_INSTRUCTIONS FOR THE TASK_
Give back exactly the lines of the data below, starting with the line that has "For example, electrode" and going on through the line that has "The present invention has".

_SOURCE DATA_

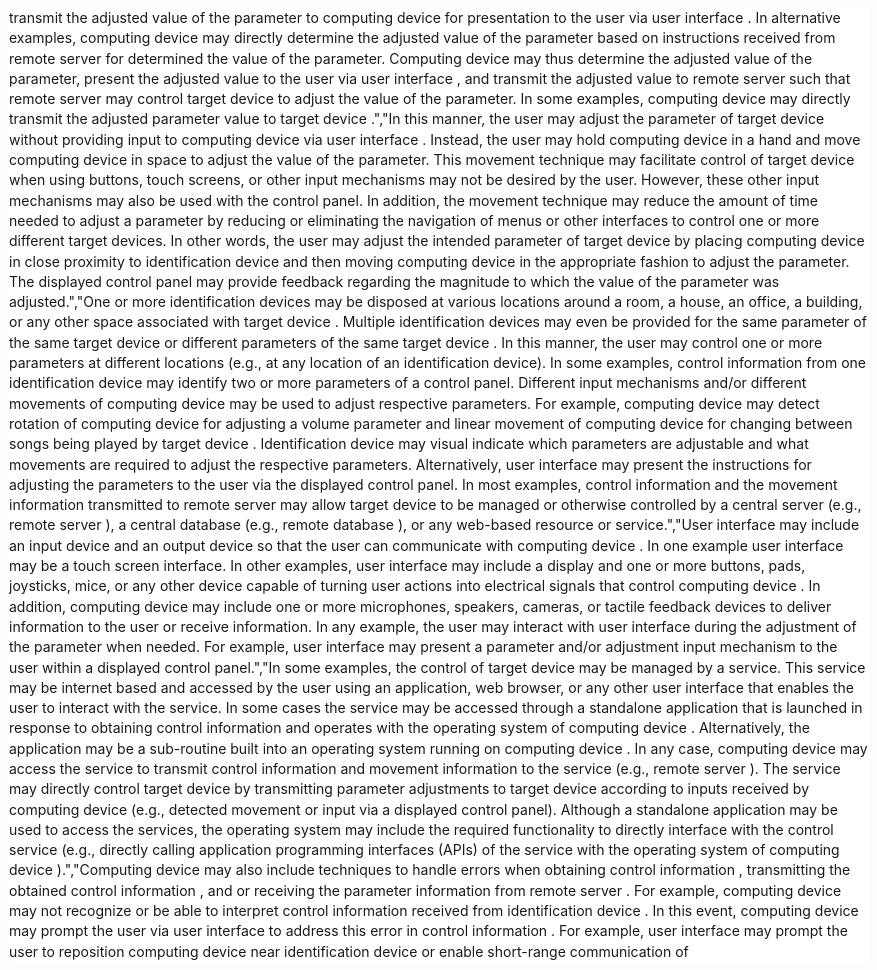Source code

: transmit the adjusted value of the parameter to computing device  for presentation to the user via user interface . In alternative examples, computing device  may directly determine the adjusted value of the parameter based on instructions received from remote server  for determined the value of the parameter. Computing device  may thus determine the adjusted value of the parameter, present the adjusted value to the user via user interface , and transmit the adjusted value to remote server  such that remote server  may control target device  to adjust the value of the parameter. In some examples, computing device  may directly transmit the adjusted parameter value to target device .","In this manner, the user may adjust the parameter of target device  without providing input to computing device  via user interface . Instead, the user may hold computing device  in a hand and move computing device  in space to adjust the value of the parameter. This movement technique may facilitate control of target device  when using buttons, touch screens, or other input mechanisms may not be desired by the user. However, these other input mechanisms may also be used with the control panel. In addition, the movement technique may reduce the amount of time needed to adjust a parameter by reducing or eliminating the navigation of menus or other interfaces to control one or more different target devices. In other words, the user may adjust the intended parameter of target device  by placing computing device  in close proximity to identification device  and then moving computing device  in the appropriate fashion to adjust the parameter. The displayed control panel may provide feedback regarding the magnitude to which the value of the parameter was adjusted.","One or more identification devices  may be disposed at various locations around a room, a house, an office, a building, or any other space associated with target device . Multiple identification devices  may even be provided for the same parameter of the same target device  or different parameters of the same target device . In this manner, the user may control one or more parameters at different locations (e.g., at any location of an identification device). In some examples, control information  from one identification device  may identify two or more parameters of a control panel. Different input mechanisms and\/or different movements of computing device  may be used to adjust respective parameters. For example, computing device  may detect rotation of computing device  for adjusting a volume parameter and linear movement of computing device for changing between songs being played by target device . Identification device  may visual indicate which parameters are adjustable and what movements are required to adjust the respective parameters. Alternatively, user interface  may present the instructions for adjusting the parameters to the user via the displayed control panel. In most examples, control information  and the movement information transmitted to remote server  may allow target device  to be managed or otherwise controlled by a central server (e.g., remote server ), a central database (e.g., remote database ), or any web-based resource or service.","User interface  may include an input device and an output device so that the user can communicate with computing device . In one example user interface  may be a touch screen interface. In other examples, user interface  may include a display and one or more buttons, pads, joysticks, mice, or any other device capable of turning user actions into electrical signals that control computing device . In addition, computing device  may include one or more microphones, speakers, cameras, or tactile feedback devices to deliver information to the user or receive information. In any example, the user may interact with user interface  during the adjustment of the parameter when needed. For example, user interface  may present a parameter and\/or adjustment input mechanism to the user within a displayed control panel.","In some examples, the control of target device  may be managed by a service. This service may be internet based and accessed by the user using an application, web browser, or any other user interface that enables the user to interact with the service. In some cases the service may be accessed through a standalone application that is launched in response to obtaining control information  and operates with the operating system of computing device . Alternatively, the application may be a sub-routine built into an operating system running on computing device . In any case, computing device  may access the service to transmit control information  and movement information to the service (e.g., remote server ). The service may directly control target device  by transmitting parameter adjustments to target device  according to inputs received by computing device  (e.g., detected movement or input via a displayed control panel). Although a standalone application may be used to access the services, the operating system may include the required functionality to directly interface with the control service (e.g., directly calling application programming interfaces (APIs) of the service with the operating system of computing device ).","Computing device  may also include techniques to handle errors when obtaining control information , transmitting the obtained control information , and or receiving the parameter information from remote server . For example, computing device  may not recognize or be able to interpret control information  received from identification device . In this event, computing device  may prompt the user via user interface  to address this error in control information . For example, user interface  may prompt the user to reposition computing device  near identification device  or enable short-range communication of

---

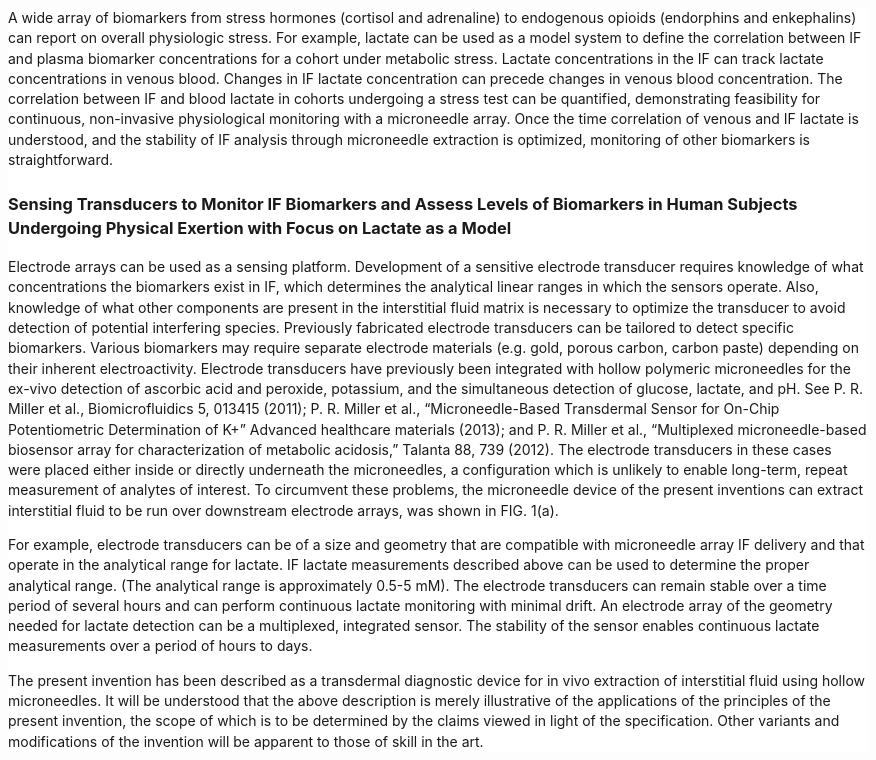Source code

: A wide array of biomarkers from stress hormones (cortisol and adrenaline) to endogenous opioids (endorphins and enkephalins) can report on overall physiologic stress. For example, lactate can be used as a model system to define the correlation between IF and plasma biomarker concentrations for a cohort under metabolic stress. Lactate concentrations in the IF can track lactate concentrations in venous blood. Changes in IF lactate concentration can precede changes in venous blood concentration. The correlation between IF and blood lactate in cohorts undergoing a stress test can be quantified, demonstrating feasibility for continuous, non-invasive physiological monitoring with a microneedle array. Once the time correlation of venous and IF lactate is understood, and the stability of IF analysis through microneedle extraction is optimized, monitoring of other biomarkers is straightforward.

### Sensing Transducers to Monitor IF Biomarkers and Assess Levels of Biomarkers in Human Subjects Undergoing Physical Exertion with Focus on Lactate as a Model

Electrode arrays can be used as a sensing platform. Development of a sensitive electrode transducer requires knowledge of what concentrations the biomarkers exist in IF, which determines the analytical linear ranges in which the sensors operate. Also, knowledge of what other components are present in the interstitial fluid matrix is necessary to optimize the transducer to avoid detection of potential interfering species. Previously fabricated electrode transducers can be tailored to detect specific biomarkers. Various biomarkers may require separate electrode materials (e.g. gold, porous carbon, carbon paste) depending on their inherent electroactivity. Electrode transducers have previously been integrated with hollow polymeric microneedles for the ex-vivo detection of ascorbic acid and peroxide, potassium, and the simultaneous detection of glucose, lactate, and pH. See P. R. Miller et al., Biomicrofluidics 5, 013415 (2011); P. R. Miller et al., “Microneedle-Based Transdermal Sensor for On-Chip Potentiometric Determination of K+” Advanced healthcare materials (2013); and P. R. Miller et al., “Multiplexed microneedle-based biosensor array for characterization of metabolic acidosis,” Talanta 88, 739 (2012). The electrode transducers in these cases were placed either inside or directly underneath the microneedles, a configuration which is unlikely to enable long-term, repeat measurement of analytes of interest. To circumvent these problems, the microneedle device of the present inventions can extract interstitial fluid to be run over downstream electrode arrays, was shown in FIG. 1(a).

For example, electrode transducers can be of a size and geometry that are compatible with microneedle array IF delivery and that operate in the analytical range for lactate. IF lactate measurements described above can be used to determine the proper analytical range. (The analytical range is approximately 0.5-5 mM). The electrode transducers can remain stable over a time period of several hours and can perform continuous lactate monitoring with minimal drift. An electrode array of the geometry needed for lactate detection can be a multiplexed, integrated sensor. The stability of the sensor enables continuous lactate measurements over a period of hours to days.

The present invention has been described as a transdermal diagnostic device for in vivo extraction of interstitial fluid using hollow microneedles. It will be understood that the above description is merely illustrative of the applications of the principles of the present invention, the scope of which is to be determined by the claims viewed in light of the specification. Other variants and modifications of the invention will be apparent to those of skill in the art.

_RESPONSE AREA_
For example, electrode transducers can be of a size and geometry that are compatible with microneedle array IF delivery and that operate in the analytical range for lactate. IF lactate measurements described above can be used to determine the proper analytical range. (The analytical range is approximately 0.5-5 mM). The electrode transducers can remain stable over a time period of several hours and can perform continuous lactate monitoring with minimal drift. An electrode array of the geometry needed for lactate detection can be a multiplexed, integrated sensor. The stability of the sensor enables continuous lactate measurements over a period of hours to days.

The present invention has been described as a transdermal diagnostic device for in vivo extraction of interstitial fluid using hollow microneedles. It will be understood that the above description is merely illustrative of the applications of the principles of the present invention, the scope of which is to be determined by the claims viewed in light of the specification. Other variants and modifications of the invention will be apparent to those of skill in the art.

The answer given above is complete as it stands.